───── RECORD EXTRACTS

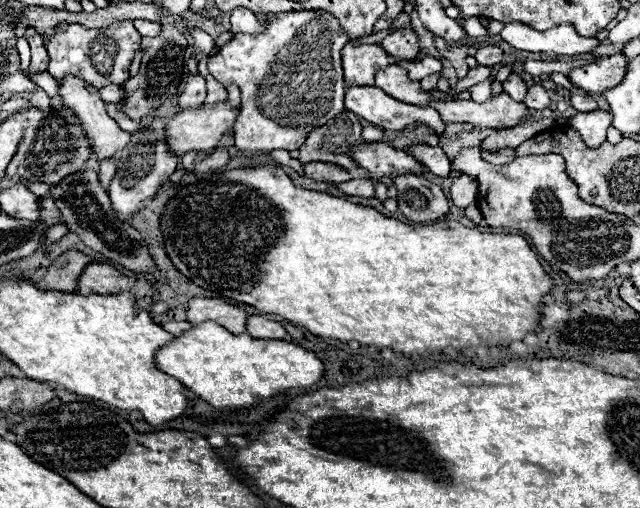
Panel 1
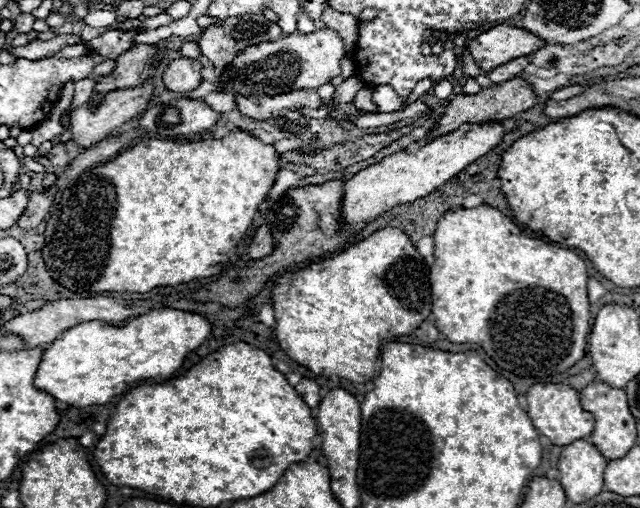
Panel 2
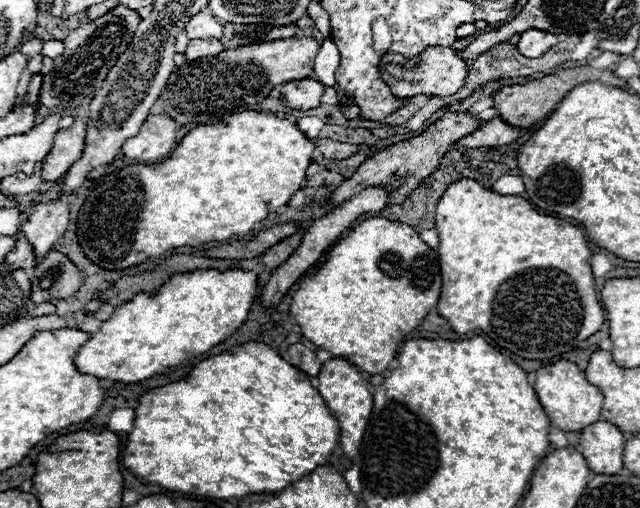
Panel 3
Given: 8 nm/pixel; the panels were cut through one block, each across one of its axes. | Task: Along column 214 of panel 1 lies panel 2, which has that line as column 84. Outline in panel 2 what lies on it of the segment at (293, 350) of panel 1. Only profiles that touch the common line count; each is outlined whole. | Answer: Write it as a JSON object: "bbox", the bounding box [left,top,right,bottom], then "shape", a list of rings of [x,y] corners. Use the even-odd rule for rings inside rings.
{"bbox":[34,308,210,406],"shape":[[[174,308],[152,310],[150,314],[132,318],[126,324],[116,324],[116,326],[104,324],[102,320],[76,324],[74,328],[66,330],[62,336],[58,336],[58,340],[54,340],[54,344],[50,344],[44,350],[38,372],[34,376],[34,386],[70,406],[104,404],[112,396],[122,394],[126,390],[126,382],[174,374],[180,368],[186,354],[192,352],[194,348],[198,348],[208,338],[208,334],[210,334],[210,324],[206,322],[204,316],[190,314],[184,310],[174,310]]]}

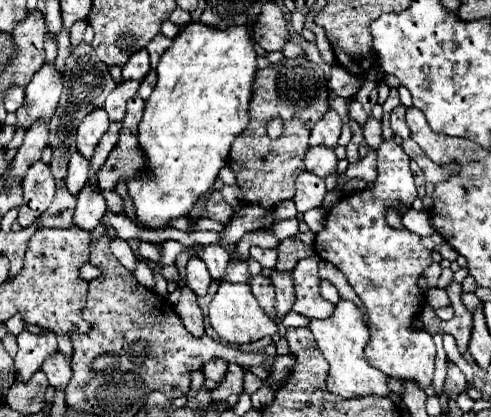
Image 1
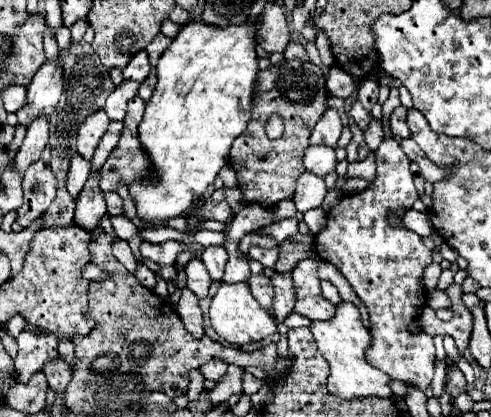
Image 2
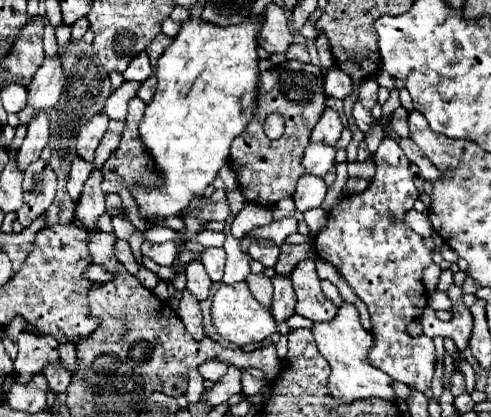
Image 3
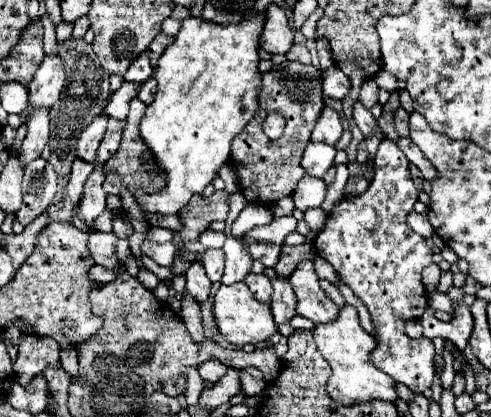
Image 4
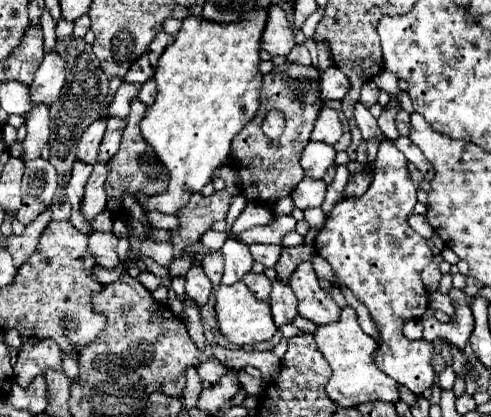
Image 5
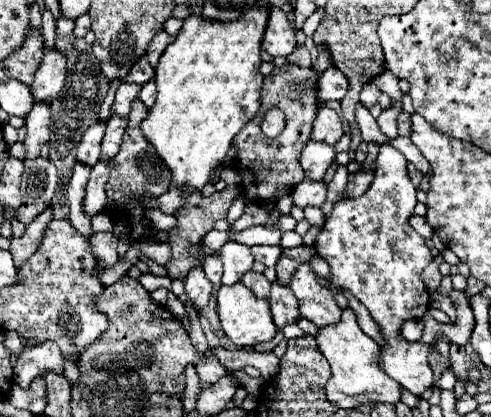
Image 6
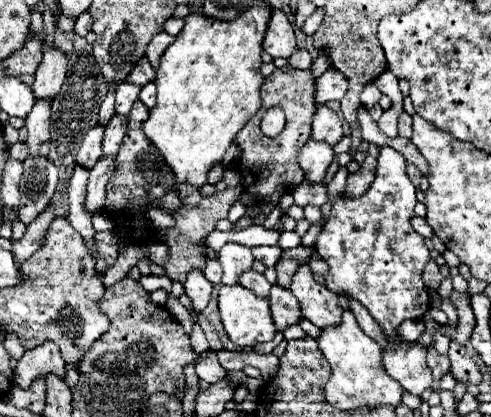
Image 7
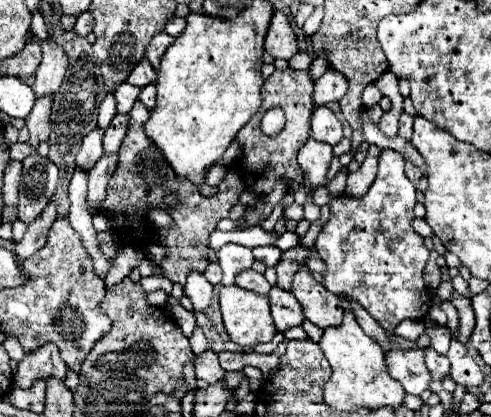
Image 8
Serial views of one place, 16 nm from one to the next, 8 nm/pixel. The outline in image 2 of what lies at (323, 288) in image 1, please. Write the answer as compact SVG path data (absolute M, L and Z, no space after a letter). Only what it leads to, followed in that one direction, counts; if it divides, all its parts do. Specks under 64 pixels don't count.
M322 280L320 282L320 288L322 292L322 296L326 298L326 300L330 300L332 304L338 304L340 302L340 296L338 296L338 290L330 284L327 280Z

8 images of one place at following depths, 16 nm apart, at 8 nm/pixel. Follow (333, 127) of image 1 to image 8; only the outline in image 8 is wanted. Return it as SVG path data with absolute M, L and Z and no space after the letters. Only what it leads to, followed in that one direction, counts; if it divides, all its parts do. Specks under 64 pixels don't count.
M326 106L316 108L312 116L312 138L328 144L338 144L342 140L342 122L330 108Z

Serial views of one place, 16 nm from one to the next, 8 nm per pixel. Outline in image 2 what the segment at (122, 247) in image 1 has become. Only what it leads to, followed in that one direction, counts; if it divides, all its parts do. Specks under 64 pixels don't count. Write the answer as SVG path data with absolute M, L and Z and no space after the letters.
M116 239L112 243L112 252L117 260L132 274L136 271L137 261L127 241Z

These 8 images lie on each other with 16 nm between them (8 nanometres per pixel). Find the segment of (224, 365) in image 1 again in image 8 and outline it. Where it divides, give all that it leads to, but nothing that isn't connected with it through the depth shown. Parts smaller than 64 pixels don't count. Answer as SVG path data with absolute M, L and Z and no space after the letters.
M210 348L196 358L194 366L196 366L196 376L198 376L200 380L208 382L208 384L216 384L216 382L222 380L224 374L226 374L226 370L218 364L216 352L210 350Z

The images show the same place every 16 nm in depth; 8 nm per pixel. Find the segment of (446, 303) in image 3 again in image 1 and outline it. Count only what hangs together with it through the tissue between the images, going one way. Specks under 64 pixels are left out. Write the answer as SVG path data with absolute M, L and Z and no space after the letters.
M430 288L430 292L426 294L426 300L432 308L442 308L442 306L450 304L450 300L442 288Z

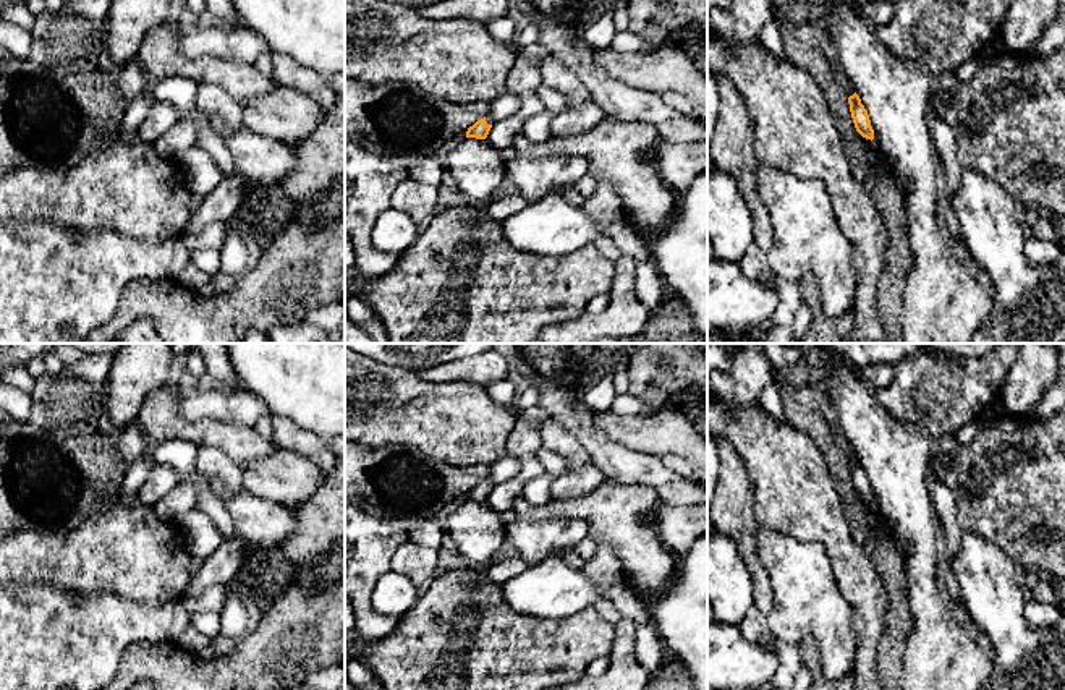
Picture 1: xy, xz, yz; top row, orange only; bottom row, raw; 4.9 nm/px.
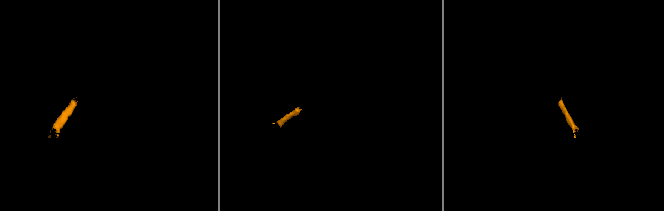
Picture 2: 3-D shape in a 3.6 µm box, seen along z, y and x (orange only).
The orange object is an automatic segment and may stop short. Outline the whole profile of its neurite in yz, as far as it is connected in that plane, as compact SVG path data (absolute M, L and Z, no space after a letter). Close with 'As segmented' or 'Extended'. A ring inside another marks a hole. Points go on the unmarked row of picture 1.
M845 442L845 447L843 447L843 452L845 452L846 460L848 460L850 475L851 475L851 481L853 481L856 494L863 500L872 504L874 502L874 492L871 489L868 473L861 466L859 458L856 457L855 450L846 442Z. Extended

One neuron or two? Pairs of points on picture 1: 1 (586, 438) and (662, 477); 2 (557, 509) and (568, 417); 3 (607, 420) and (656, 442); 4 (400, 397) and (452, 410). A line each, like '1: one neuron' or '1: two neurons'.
1: one neuron
2: two neurons
3: one neuron
4: one neuron

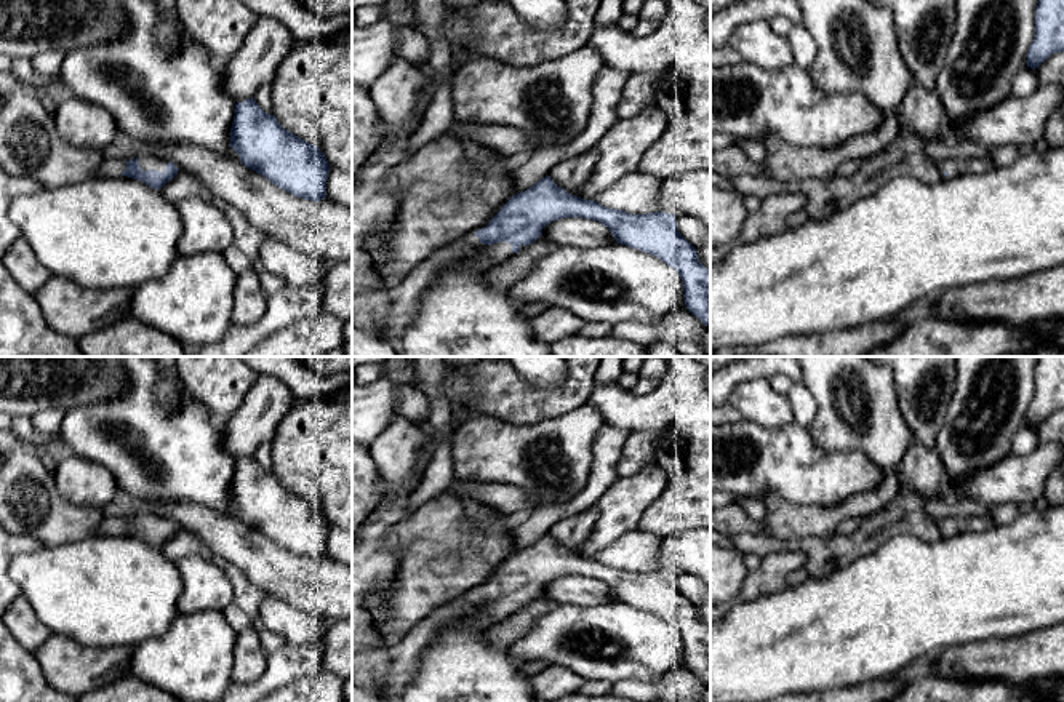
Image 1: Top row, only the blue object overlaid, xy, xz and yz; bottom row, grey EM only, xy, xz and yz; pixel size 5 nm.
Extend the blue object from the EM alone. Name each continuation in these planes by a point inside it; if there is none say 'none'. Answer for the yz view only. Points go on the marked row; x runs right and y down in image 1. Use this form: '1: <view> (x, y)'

──────────

> [WHAT THE EXERCISE ASKS]:
For every entry, return its exact wording and leave out any image.

> [YOUR SOLUTION]:
Panel 1
Panel 2
Panel 3
Given: 8 nm/pixel; the panels were cut through one block, each across one of its axes. | Task: Along column 214 of panel 1 lies panel 2, which has that line as column 84. Outline in panel 2 what lies on it of the segment at (293, 350) of panel 1. Only profiles that touch the common line count; each is outlined whole. | Answer: Write it as a JSON object: "bbox", the bounding box [left,top,right,bottom], then "shape", a list of rings of [x,y] corners. Use the even-odd rule for rings inside rings.
{"bbox":[34,308,210,406],"shape":[[[174,308],[152,310],[150,314],[132,318],[126,324],[116,324],[116,326],[104,324],[102,320],[76,324],[74,328],[66,330],[62,336],[58,336],[58,340],[54,340],[54,344],[50,344],[44,350],[38,372],[34,376],[34,386],[70,406],[104,404],[112,396],[122,394],[126,390],[126,382],[174,374],[180,368],[186,354],[192,352],[194,348],[198,348],[208,338],[208,334],[210,334],[210,324],[206,322],[204,316],[190,314],[184,310],[174,310]]]}

Image 1
Image 2
Image 3
Image 4
Image 5
Image 6
Image 7
Image 8
Serial views of one place, 16 nm from one to the next, 8 nm/pixel. The outline in image 2 of what lies at (323, 288) in image 1, please. Write the answer as compact SVG path data (absolute M, L and Z, no space after a letter). Only what it leads to, followed in that one direction, counts; if it divides, all its parts do. Specks under 64 pixels don't count.
M322 280L320 282L320 288L322 292L322 296L326 298L326 300L330 300L332 304L338 304L340 302L340 296L338 296L338 290L330 284L327 280Z

8 images of one place at following depths, 16 nm apart, at 8 nm/pixel. Follow (333, 127) of image 1 to image 8; only the outline in image 8 is wanted. Return it as SVG path data with absolute M, L and Z and no space after the letters. Only what it leads to, followed in that one direction, counts; if it divides, all its parts do. Specks under 64 pixels don't count.
M326 106L316 108L312 116L312 138L328 144L338 144L342 140L342 122L330 108Z

Serial views of one place, 16 nm from one to the next, 8 nm per pixel. Outline in image 2 what the segment at (122, 247) in image 1 has become. Only what it leads to, followed in that one direction, counts; if it divides, all its parts do. Specks under 64 pixels don't count. Write the answer as SVG path data with absolute M, L and Z and no space after the letters.
M116 239L112 243L112 252L117 260L132 274L136 271L137 261L127 241Z

These 8 images lie on each other with 16 nm between them (8 nanometres per pixel). Find the segment of (224, 365) in image 1 again in image 8 and outline it. Where it divides, give all that it leads to, but nothing that isn't connected with it through the depth shown. Parts smaller than 64 pixels don't count. Answer as SVG path data with absolute M, L and Z and no space after the letters.
M210 348L196 358L194 366L196 366L196 376L198 376L200 380L208 382L208 384L216 384L216 382L222 380L224 374L226 374L226 370L218 364L216 352L210 350Z

The images show the same place every 16 nm in depth; 8 nm per pixel. Find the segment of (446, 303) in image 3 again in image 1 and outline it. Count only what hangs together with it through the tissue between the images, going one way. Specks under 64 pixels are left out. Write the answer as SVG path data with absolute M, L and Z and no space after the letters.
M430 288L430 292L426 294L426 300L432 308L442 308L442 306L450 304L450 300L442 288Z

Picture 1: xy, xz, yz; top row, orange only; bottom row, raw; 4.9 nm/px.
Picture 2: 3-D shape in a 3.6 µm box, seen along z, y and x (orange only).
The orange object is an automatic segment and may stop short. Outline the whole profile of its neurite in yz, as far as it is connected in that plane, as compact SVG path data (absolute M, L and Z, no space after a letter). Close with 'As segmented' or 'Extended'. A ring inside another marks a hole. Points go on the unmarked row of picture 1.
M845 442L845 447L843 447L843 452L845 452L846 460L848 460L850 475L851 475L851 481L853 481L856 494L863 500L872 504L874 502L874 492L871 489L868 473L861 466L859 458L856 457L855 450L846 442Z. Extended

One neuron or two? Pairs of points on picture 1: 1 (586, 438) and (662, 477); 2 (557, 509) and (568, 417); 3 (607, 420) and (656, 442); 4 (400, 397) and (452, 410). A line each, like '1: one neuron' or '1: two neurons'.
1: one neuron
2: two neurons
3: one neuron
4: one neuron

Image 1: Top row, only the blue object overlaid, xy, xz and yz; bottom row, grey EM only, xy, xz and yz; pixel size 5 nm.
Extend the blue object from the EM alone. Name each continuation in these planes by a point inside it; if there is none say 'none'. Answer for the yz view only. Points go on the marked row; x runs right and y down in image 1. Use this form: '1: <view> (x, y)'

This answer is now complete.